Shabbat Emor 5772

It’s time to make room on your bookshelves for a beautiful new book that will enhance your Jewish life!

Conservative Judaism has, in the last dozen years or so, given us a new Siddur Sim Shalom (one for weekdays and one for Shabbat and Yom Tov), a new Humash Etz Hayim, and a new High Holy Day prayer book (Mahzor Lev Shalem). Each has been a great tool for use in modern Jewish life in North America. This week, we welcome the arrival of The Observant Life: The Wisdom of Conservative Judaism for Contemporary Jews. This stunning volume is a practical and lyrical guide to Jewish living in relationship with God, our fellow Jews, and the larger world.

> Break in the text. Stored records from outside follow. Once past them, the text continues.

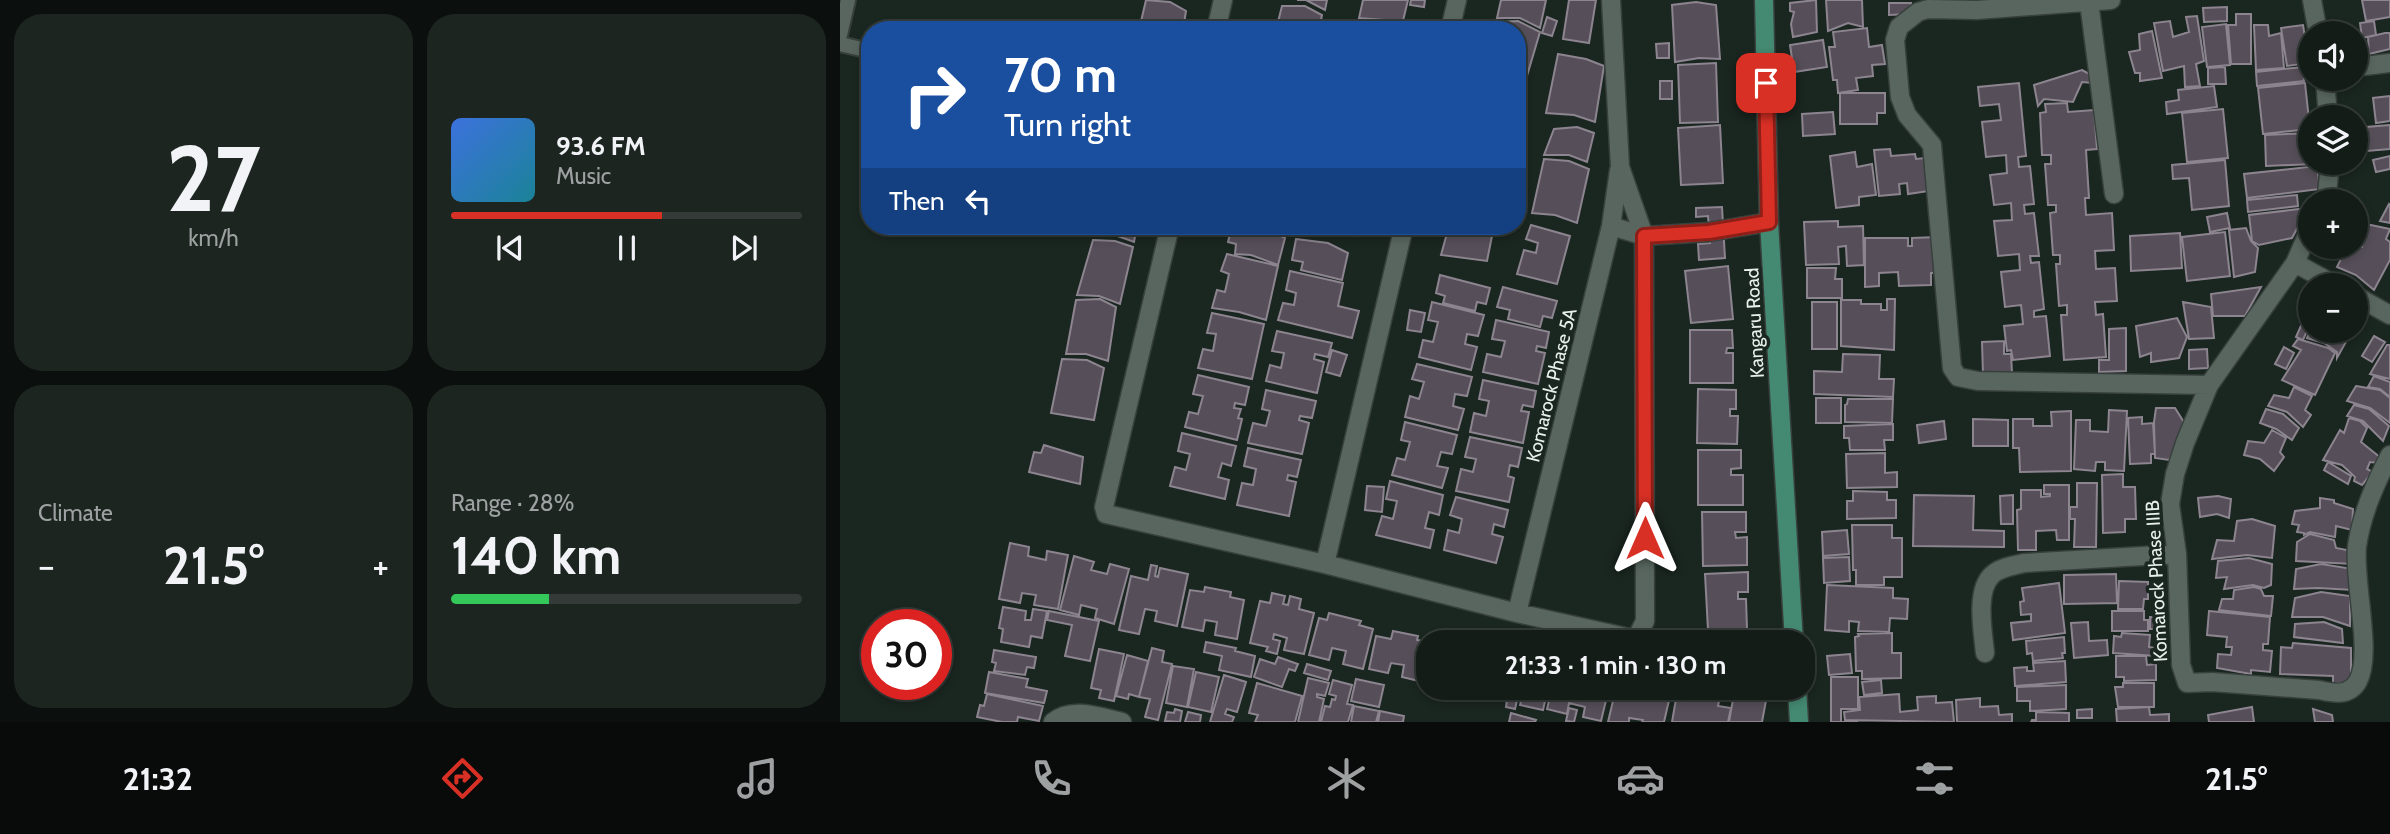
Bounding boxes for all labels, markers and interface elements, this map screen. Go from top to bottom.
map controls [2298,21,2368,343]
button: sound [2298,21,2368,91]
text: 70 m [1004,45,1117,104]
icon: right [889,49,980,140]
pin [1736,53,1796,113]
icon: arrive [1747,64,1785,102]
text: Turn right [1004,105,1131,144]
button: layers [2298,105,2368,175]
text: 27 [166,123,261,234]
text: 93.6 FM [556,130,646,162]
text: Music [556,162,611,190]
icon: left [959,182,997,220]
text: Then [889,185,945,217]
button: + [2298,189,2368,259]
text: km/h [188,224,239,252]
icon: previous [491,229,529,267]
icon: pause [608,229,646,267]
icon: next [725,229,763,267]
street label: Kangaru Road [1740,267,1769,379]
button: − [2298,273,2368,343]
street label: Komarock Phase 5A [1521,305,1582,465]
text: Range · 28% [451,489,574,517]
text: Climate [38,499,113,527]
street label: Komarock Phase IIIB [2141,500,2172,662]
position arrow [1608,501,1682,575]
text: 140 km [451,524,621,587]
text: 21.5° [163,534,264,597]
text: − [38,542,55,589]
text: + [372,542,389,589]
speed limit sign: 30 [861,609,952,700]
text: 21:33 · 1 min · 130 m [1505,649,1726,681]
icon: directions [438,754,487,803]
icon: music [733,754,782,803]
icon: phone [1027,754,1076,803]
icon: climate [1322,754,1371,803]
icon: car [1616,754,1665,803]
icon: filters [1910,754,1959,803]
text: 21:32 [123,759,193,798]
text: 21.5° [2205,759,2267,798]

Thirty-four talented thinkers and writers contributed to the book, gracing us with more than 900 pages of guidance. More than 10% of the volume addresses Holy Days and Holidays, a chapter written by Rabbi Alan Lucas. The length of this section isn’t surprising, given the importance of the Jewish calendar in informing the rhythm of Jewish life. It’s also fitting that I received the book during the week of Parshat Emor, which is dominated by a section about the timing of the Festivals.

Eleh mo’adei Adonai mikraei kodesh asher tikre-u otam bemo’adam–These are the set times of the LORD, the sacred occasions, which you shall celebrate each at its appointed time” (Leviticus 23:4). The rabbis understood the word tikre-u, here translated “celebrate,” to really mean “declare.” On this basis, they took on the role of establishing a working calendar based on the moon, as if to say, “the festivals happen when we say they happen.” This is needed because a 12-month lunar calendar has 354 days, and if left to its own devices, the 11-day gap between lunar and solar calendars would eventually push Pesah out of the spring (when the Torah says it must be celebrated) and into winter. That’s why the rabbis added an extra Hebrew month 7 of 19 years, so as to keep the lunar and solar calendars in some degree of sync.

Granted, the Pesah factor makes it imperative to adjust our calendar to be coordinated with the way the rest of the world measures time. But is this the ideal way of dealing with the discrepancy between our calendar and that of the secular world? In what other ways can we use the Jewish calendar first and foremost to inform the way we tell time and measure our days?